### Information given
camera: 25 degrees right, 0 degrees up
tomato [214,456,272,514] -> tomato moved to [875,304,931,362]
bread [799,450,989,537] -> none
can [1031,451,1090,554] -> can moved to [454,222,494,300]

==

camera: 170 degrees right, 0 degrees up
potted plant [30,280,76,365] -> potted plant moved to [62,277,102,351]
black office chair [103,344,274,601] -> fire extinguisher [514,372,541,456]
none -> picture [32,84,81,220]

* * *

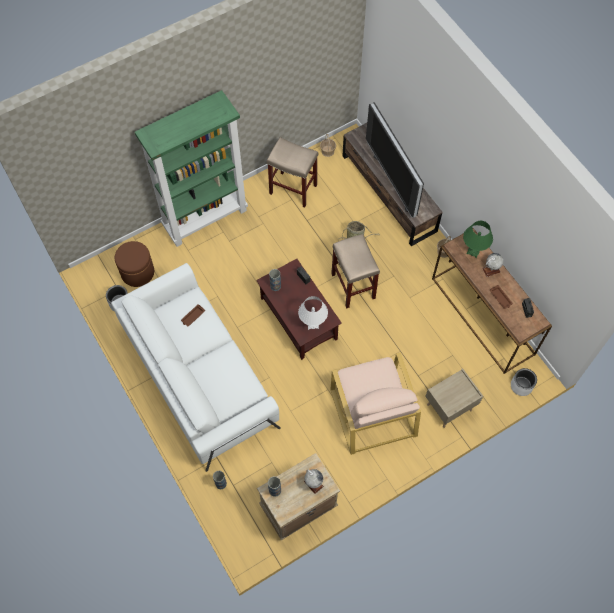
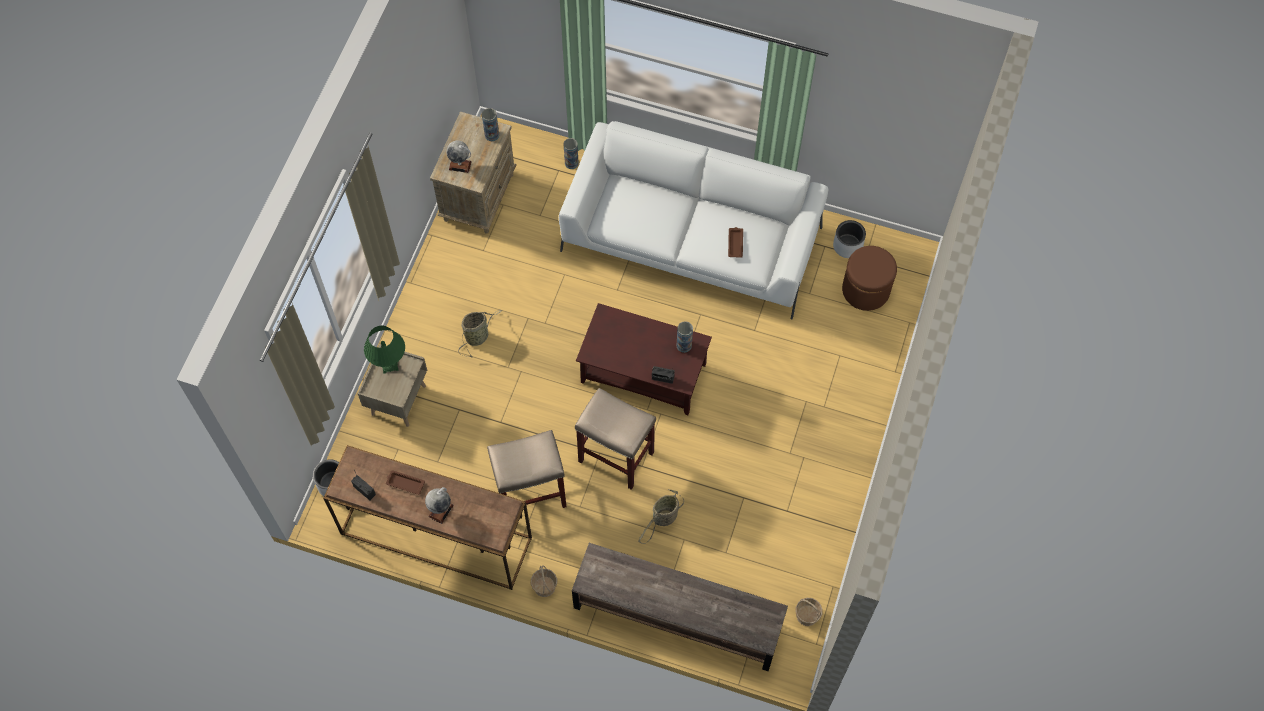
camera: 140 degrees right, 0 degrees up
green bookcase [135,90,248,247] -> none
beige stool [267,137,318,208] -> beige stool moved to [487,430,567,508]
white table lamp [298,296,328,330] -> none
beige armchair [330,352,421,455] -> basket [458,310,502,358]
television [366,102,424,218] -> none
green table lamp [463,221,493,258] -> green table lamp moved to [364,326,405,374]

### Activity
Transcribe the records above exactly, beginning at the line that contains "beige stool [267,137,318,208]" and ending with the line that contains "green table lamp [463,221,493,258]", both included, and nothing else.

### Written response
beige stool [267,137,318,208] -> beige stool moved to [487,430,567,508]
white table lamp [298,296,328,330] -> none
beige armchair [330,352,421,455] -> basket [458,310,502,358]
television [366,102,424,218] -> none
green table lamp [463,221,493,258] -> green table lamp moved to [364,326,405,374]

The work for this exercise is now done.